→ Document source:
----------------------------------------

Débat autour du neuromarketing
Organisée par le Cnam (conservatoire national des arts et métiers) à l’occasion d’un café de la science, la rencontre-débat autour du neuromarketing, une pratique qui consiste à utiliser l’imagerie médicale pour observer la réaction du cerveau face à des messages publicitaires, a réuni de nombreux participants.
Interdit en France, le neuromarketing est pourtant une technique qui se développe de plus en plus à travers le monde, à l’heure où les consommateurs sont envahis par la publicité et où de nombreux groupes anti-pub passent à l’action. La rencontre, fixée à Amiens et intitulée “Le fantasme du neuromarketing”, avait donc pour mission de démêler idées reçues et véritable visée de ce procédé. Pour animer le débat, le Cnam a fait appel à Nathalie Loos, maître de conférence à l’université Jules-Verne ainsi qu’à deux intervenants belges où le neuromarketing est autorisé : Laurence Dricot, docteur en neurosciences à l’université de Louvain et Arnaud Petre, professeur de neuromarketing à l’université Catholique de Lille et manager de l’entreprise Brain Impact.
Qu’est-ce que le neuromarketing ?
Si le terme de neuromarketing a fait son apparition dans les années 2000, le principe même est plutôt ancien puisqu’il n’est qu’une extension des neurosciences appliquées aux techniques du marketing. Concrètement, il s’agit d’observer les réactions et les mécanismes cérébraux qui incitent une personne à acheter un produit ou non. Pour cela on utilise l’imagerie médicale, IRM et électro-encéphalogramme, afin de cerner les facteurs, à savoir les émotions, la préférence ou encore l’attention, qui guident la prise de décision. En France, l’utilisation de matériel médical pour une visée marchande est interdite, d’où l’illégalité de cette pratique dans l’Hexagone. L’étude la plus célèbre utilisant le neuromarketing est sans conteste celle menée en 2004 par Read Montague, neurologue américain, qui mena à l’aide de soixante-sept personnes un test comparatif entre Pepsi et Coca-Cola. Les deux boissons, très proches dans leurs compositions sont pourtant choisies par des consommateurs à l’avis très tranché. Pour la première fois était démontré que la notoriété d’une marque influait sur le jugement de préférence des consommateurs en matière de perception gustative. Cette expérience a été très relayée par la presse soulevant enthousiasme et inquiétude sur le pouvoir supposé de cette technique.

----------------------------------------

→ Questions:
1: Relevez dans l’article sur le neuromarketing chacune des personnes sollicitées par le Cnam pour animer le débat, avec la fonction que le texte leur attribue.
2: Recopiez le passage de l’article sur le neuromarketing qui s’ouvre sur les mots contenant "Interdit en France, le" et se clôt sur "le neuromarketing ?". Remplacez-y "Amiens" par "Reims".
3: Rédigez la suite de l’article sur le neuromarketing à partir de sa dernière phrase.

Entrées du jeu de données:
----------------------------------------

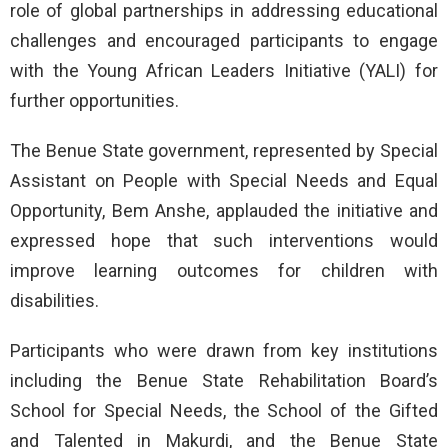
role of global partnerships in addressing educational
challenges and encouraged participants to engage
with the Young African Leaders Initiative (YALI) for
further opportunities.
The Benue State government, represented by Special
Assistant on People with Special Needs and Equal
Opportunity, Bem Anshe, applauded the initiative and
expressed hope that such interventions would
improve learning outcomes for children with
disabilities.
Participants who were drawn from key institutions
including the Benue State Rehabilitation Board’s
School for Special Needs, the School of the Gifted
and Talented in Makurdi, and the Benue State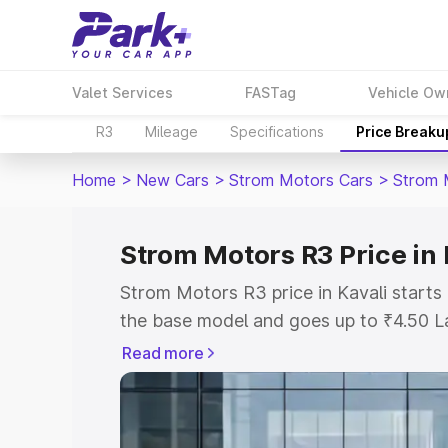
Valet Services
FASTag
Vehicle Ow
R3
Mileage
Specifications
Price Breaku
Home
>
New Cars
>
Strom Motors Cars
>
Strom 
Strom Motors R3 Price in 
Strom Motors R3 price in Kavali start
the base model and goes up to ₹4.50 L
model. This is Strom Motors R3 on-road
Read more
RTO or Registration Cost, Insurance Co
wise on-road price of Strom Motors R3 
features and details to help you choose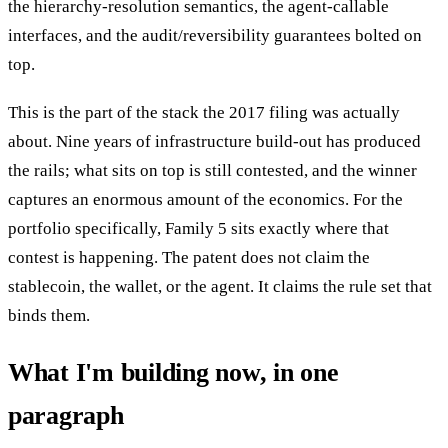
the hierarchy-resolution semantics, the agent-callable
interfaces, and the audit/reversibility guarantees bolted on
top.
This is the part of the stack the 2017 filing was actually
about. Nine years of infrastructure build-out has produced
the rails; what sits on top is still contested, and the winner
captures an enormous amount of the economics. For the
portfolio specifically, Family 5 sits exactly where that
contest is happening. The patent does not claim the
stablecoin, the wallet, or the agent. It claims the rule set that
binds them.
What I'm building now, in one
paragraph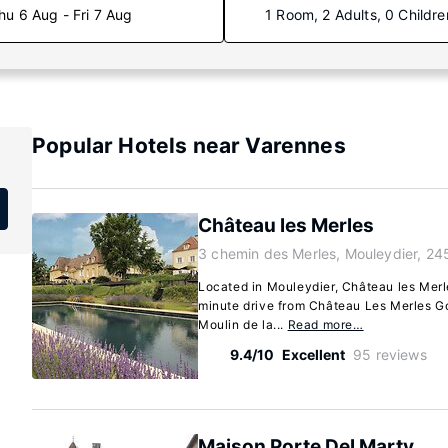
hu 6 Aug - Fri 7 Aug
1 Room, 2 Adults, 0 Childre
Popular Hotels near Varennes
Château les Merles
3 chemin des Merles, Mouleydier, 24
Located in Mouleydier, Château les Merle
minute drive from Château Les Merles G
Moulin de la...
Read more…
9.4/10
Excellent
95 reviews
Maison Porte Del Marty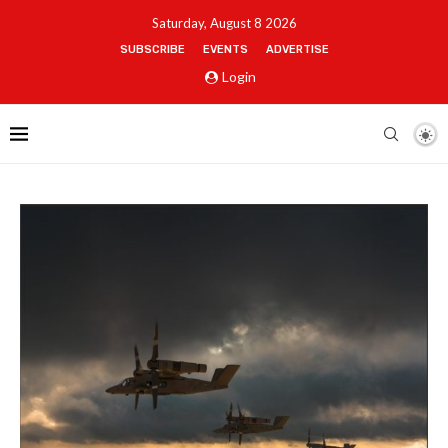
Saturday, August 8 2026
SUBSCRIBE
EVENTS
ADVERTISE
Login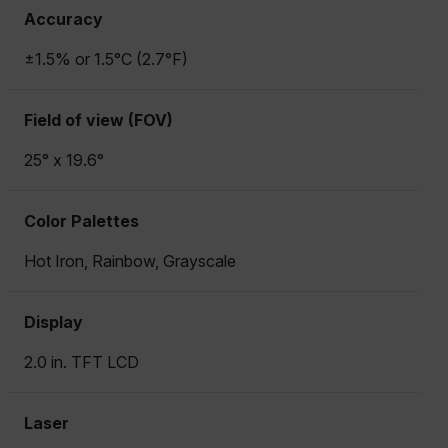
Accuracy
±1.5% or 1.5°C (2.7°F)
Field of view (FOV)
25° x 19.6°
Color Palettes
Hot Iron, Rainbow, Grayscale
Display
2.0 in. TFT LCD
Laser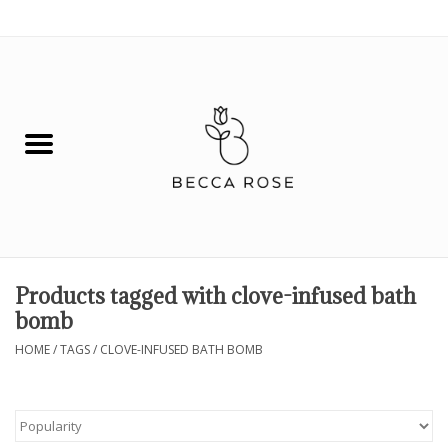
0 Items - $0.00
House
Fashion
Hair & Body
Skin Care
Products tagged with clove-infused bath
bomb
Spiritual
HOME
/
TAGS
/
CLOVE-INFUSED BATH BOMB
Remedies
BOOK NOW!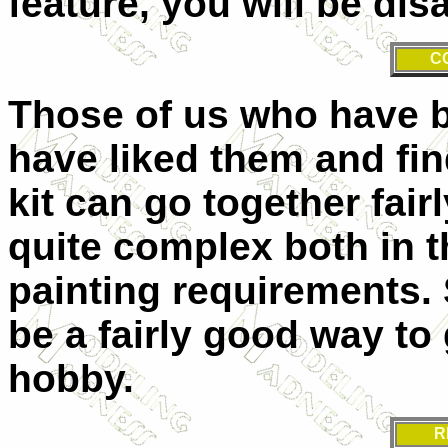
feature, you will be dis
C
Those of us who have bu
have liked them and find
kit can go together fair
quite complex both in 
painting requirements. 
be a fairly good way to 
hobby.
R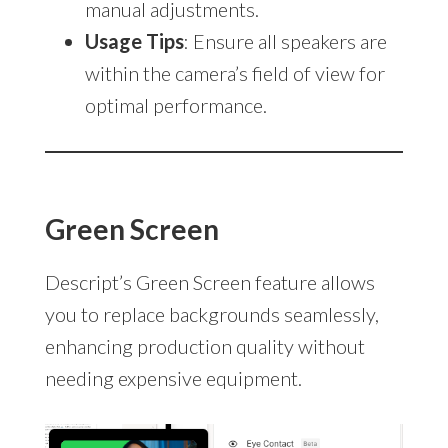
manual adjustments.
Usage Tips
: Ensure all speakers are
within the camera’s field of view for
optimal performance.
Green Screen
Descript’s Green Screen feature allows
you to replace backgrounds seamlessly,
enhancing production quality without
needing expensive equipment.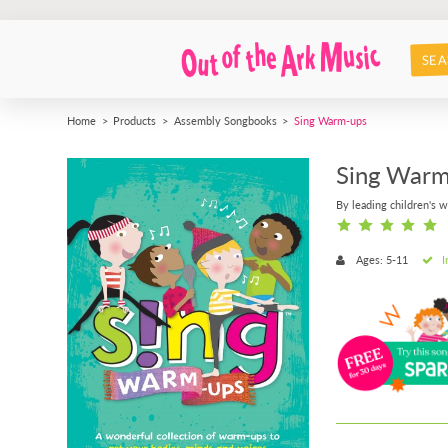
SEA
Home
Products
Assembly Songbooks
Sing Warm-ups
Sing Warm
By leading children's w
Ages: 5-11
I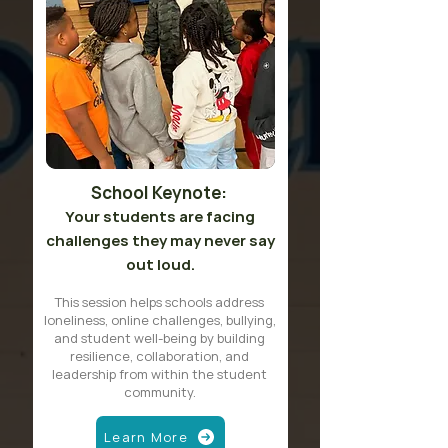
School Keynote:
Your students are facing
challenges they may never say
out loud.
This session helps schools address
loneliness, online challenges, bullying,
and student well-being by building
resilience, collaboration, and
leadership from within the student
community.
Learn More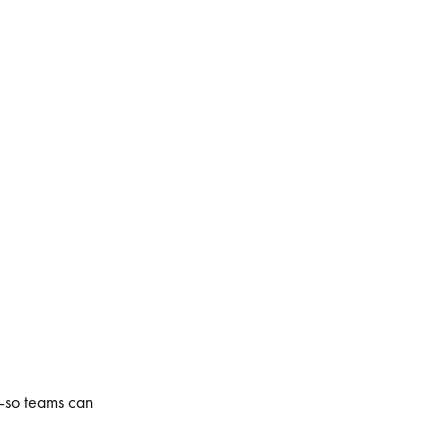
e—so teams can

----------------------------------------

→ Liste des réponses:
1:
- Nathalie Loos, maître de conférence à l’université Jules-Verne
- Laurence Dricot, docteur en neurosciences à l’université de Louvain
- Arnaud Petre, professeur de neuromarketing à l’université Catholique de Lille et manager de l’entreprise Brain Impact

2:
Interdit en France, le neuromarketing est pourtant une technique qui se développe de plus en plus à travers le monde, à l’heure où les consommateurs sont envahis par la publicité et où de nombreux groupes anti-pub passent à l’action. La rencontre, fixée à Reims et intitulée “Le fantasme du neuromarketing”, avait donc pour mission de démêler idées reçues et véritable visée de ce procédé. Pour animer le débat, le Cnam a fait appel à Nathalie Loos, maître de conférence à l’université Jules-Verne ainsi qu’à deux intervenants belges où le neuromarketing est autorisé : Laurence Dricot, docteur en neurosciences à l’université de Louvain et Arnaud Petre, professeur de neuromarketing à l’université Catholique de Lille et manager de l’entreprise Brain Impact.
Qu’est-ce que le neuromarketing ?

3:
Fantasmes et questionnement
Si le neuromarketing a permis de répondre à quelques interrogations, la pratique est principalement utilisée pour aiguiller les publicitaires dans leurs choix. Pour étayer cette position, Arnaud Petre a également présenté une étude réalisée pour une marque de soupe. Les zones de plaisir du cerveau réagissant à certaines images (des légumes entiers rentrant à l’intérieur de la boite de soupe) et moins à d’autres (une personne tournant la soupe dans une casserole). Ces observations vont aider les publicitaires à construire une offre publicitaire mais, comme tient à le rappeler le manager de Brain Impact : « Personne n’a le pouvoir de déclencher un achat. Aucun scientifique ne peut appuyer sur un bouton pour vous obliger à acheter un produit. » C’est justement la crainte soulevée par de nombreuses voix, et l’intérêt appuyé des marques pour le neuromarketing. Les génies du marketing ont cru un instant qu’il serait possible grâce à cette technique de pénétrer les secrets de l’acte d’achat et de développer ainsi un procédé qui pourrait aider le consommateur à remplir son chariot. Il n’en est pourtant rien. L’observation par imagerie médicale permet simplement d’observer l’activité du cerveau et l’activation de certaines zones, rien de plus. Laurence Dricot a par ailleurs rappelé que l’utilisation par des sociétés privées de l’imagerie médicale était une décision lourde de sens, prise après étude du projet et un entretien approfondi avec les responsables. Une fois la société accréditée, un contrat de location est signé entre les deux parties, permettant une rentrée financière non négligeable pour les établissements hospitaliers. Quant à savoir pourquoi cette technique reste interdite en France, Arnaud Petre, un brin provocateur, a terminé son intervention en expliquant que si le neuromarketing était autorisé, le problème de sous-équipement du territoire en matière d’IRM deviendrait public, la France comptant en 2011 9,4 IRM pour un million d’habitants, alors que la moyenne européenne est de 17 IRM pour la même population.